By Stephen I. Kruskall

A new project now being carried out at the Aiken Computation Lab may eventually enable large numbers of Harvard students to solve computer problems without learning computer language.

Project Tact (Technological Aids to Creative Thought) will also be a valuable teaching aid in many lecture courses in a year or two, Adrian Ruyle, staff mathamatician, said yesterday.

The project is being carried on solely by Harvard, but with the use of an RW400 computer at Santa Barbara, Calif.

A small number of Harvard students are now testing the problem solving ability of the computer system. Glen Culler and his associates at Santa Barbara designed the system which a student can operate with one hour of instruction.

All a student needs to do is type out a problem and watch the answer computed before him on a television console. Previously anyone who wanted to operate a computer had to know Fortran or some other machine language.

Super Computer

Anthony G. Oettinger, Gordon McKay Professor of Applied Mathematics, and a director of Tact, foresaw large possibilities for the project once it gets out of the experimental stage. He said that Harvard will lease a giant IBM 360 computer next June that will be used solely in Project Tact.

Thirty television consoles in addition to the present two will be installed along with the new computer. These consoles, he said, could theoretically be placed anywhere in the University that is connected by a Harvard steam tunnel.

Ruyle said he thought that the consoles along with the typewriters necessary to type out the problem could even be placed in Harvard or Radcliffe dormitories where students could conceivably do homework.

New Courses

In the Spring two new Harvard courses will test the feasibility of the system's use as a lecture aid. Ruyle himself will teach one of the new courses, a revised version of Math 20b. He hopes to use Culler's system to quickly compute graphical techniques used in solving differential equations.

William Bossert, assistant professor of Biology, will teach the other new offering, Biology 17, Population Genetics.
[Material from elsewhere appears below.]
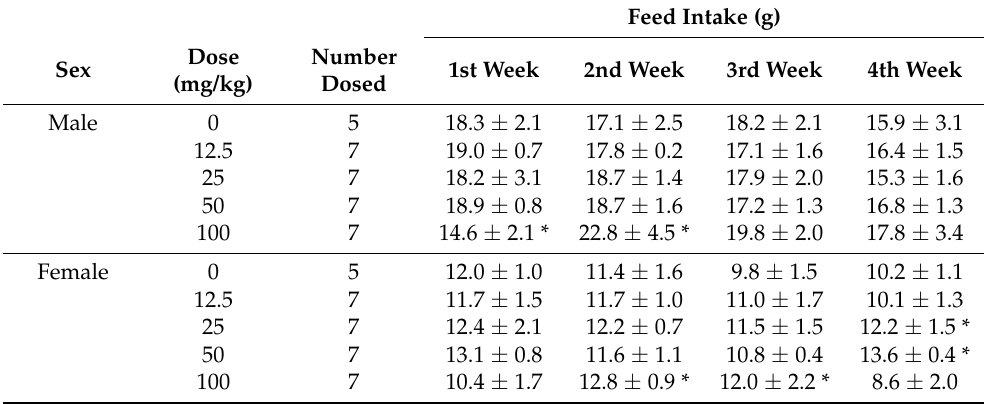
Table 3. Feed intake for the 28-day repeated oral toxicity study.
Bossert had even hoped to include a laboratory using the new system, but Harvard's daily three-hour time limit on the system's use along with the demands of Ruyle's course precluded the possibility.

Ruyle is still seeking students who have computer problems that might be able to aid in the project's investigations. He said, however, "to deter anyone who might want to fool around for an hour just for kicks before a Bogie flick, that students who use Tact's facilities will have to write up a critical analysis of their experience with the equipment." He also said that by the Spring most of the computer's time will be taken up by the two new courses.